With almost every Mediterranean cuisine in fashion (and Libyan food coming around the corner), the mystery of why there aren’t more gourmet Greek restaurants in New England persists. We’ve got the Greek-Americans, they own the restaurants, we like lamb and feta — so why are there so many Greek pizzerias and so few Greek sit-down restaurants? Ithaki Mediterranean Cuisine is not part of this problem. It’s an outstanding Greek-Mediterranean restaurant that would pack them in like the sesame seeds in a good pasteli, but for the fact that it’s in Ipswich, where it has done a fine business since 1977 and even gotten some national recognition. So off we went, and it was certainly worth the trip.

The setting is pleasant but not imposing. The rooms are in a modern building rendered Greek by slapping some columns on the front, ragging yellow paint to look like stucco inside, and stenciling a few dolphins by the door. (Itháki, or Ithaca, is an Ionian island, the legendary home-sweet-home of Odysseus.) Inside there are more columns, made of molding. The space may have been Italian in the past, as a bit of a copy of the Sistine Chapel ceiling remains on the wall. The music is Greek, but very tony stuff — throbbing tenors and mezzos. Fresh flowers bloom throughout, although some of them are lilies with a strong aroma that interferes with the dining experience, unless you have happy memories of eating at wakes.

None of this matters once you start eating, because the first thing you get is excellent crusty bread with a pour of flowery extra-virgin olive oil, and a dip that tastes like solid gazpacho. Your choice of water is Souroti ($3.75), bottled in Greece, and it’s fine, too.

For real appetizers, it’s hard to pass up the bread spreads ($7 each; $9 for all). We, of course, tried all the spreads, with a heap of pita chips: a decent hummus, a carrot curry that looks like Play-Doh but has a lot of flavor, a mild taramasalata (codfish caviar), and a light but garlicky tzatziki. The carrots seem to bring out the bitter-maple flavor of fenugreek in the curry.

More elaborately, there was a special appetizer of barbouni ($11), described as red mullet, a fish I always order whether it is called rouget (in France) or salmonete (in Spain). The portion here was three fish — bass-shaped, the size of extra-large sardines, with the rich flavor of mullet brought out by an Asian-tasting salad of mizuna, cucumbers, and a sesame-seed dressing. For fun, the cheese saganaki ($10) is flamed tableside with brandy; you eat it like fondue, and happily so. This also comes with some terrific cucumber salad. The menu features "Xoriatiki True Greek Salad" ($9; $6 for a half salad), but we passed it up in favor of a salad of the day — smoked salmon and romaine ($6) with a wonderfully garlicky dressing.

▬▬▬

Required work:
[a] How would you translate this sentence from the restaurant review into Spanish: "The setting is pleasant but not imposing."
[b] Could you recast the lines of the listing, starting at the one containing "otta Salata, links und recht Pecorino sardo." and ending at the one containing "familiengeführte, kleine Molkereien", as a numbered list with blank lines omitted?
The restaurant review has no connection to the listing.

Data under study:
▬▬▬

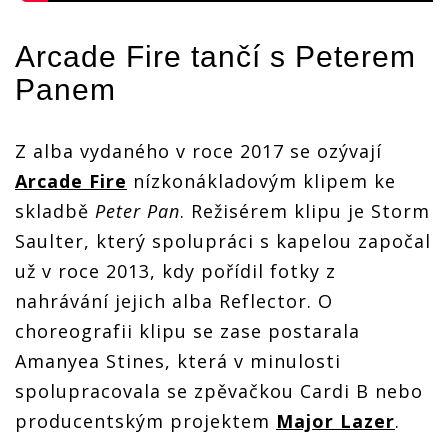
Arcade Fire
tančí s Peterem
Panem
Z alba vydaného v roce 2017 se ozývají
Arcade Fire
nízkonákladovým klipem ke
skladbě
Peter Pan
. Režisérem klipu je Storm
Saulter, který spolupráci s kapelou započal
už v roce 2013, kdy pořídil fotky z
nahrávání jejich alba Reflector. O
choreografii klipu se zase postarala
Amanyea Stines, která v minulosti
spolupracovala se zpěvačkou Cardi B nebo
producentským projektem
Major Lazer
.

▬▬▬

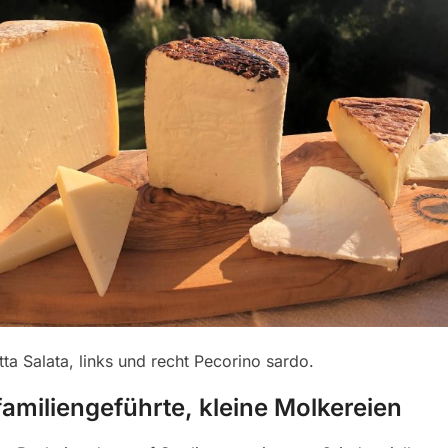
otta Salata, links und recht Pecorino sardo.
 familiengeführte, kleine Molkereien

▬▬▬

Answers for this exercise:
[a] El ambiente es agradable pero no imponente.

[b]
1. otta Salata, links und recht Pecorino sardo.
2.  familiengeführte, kleine Molkereien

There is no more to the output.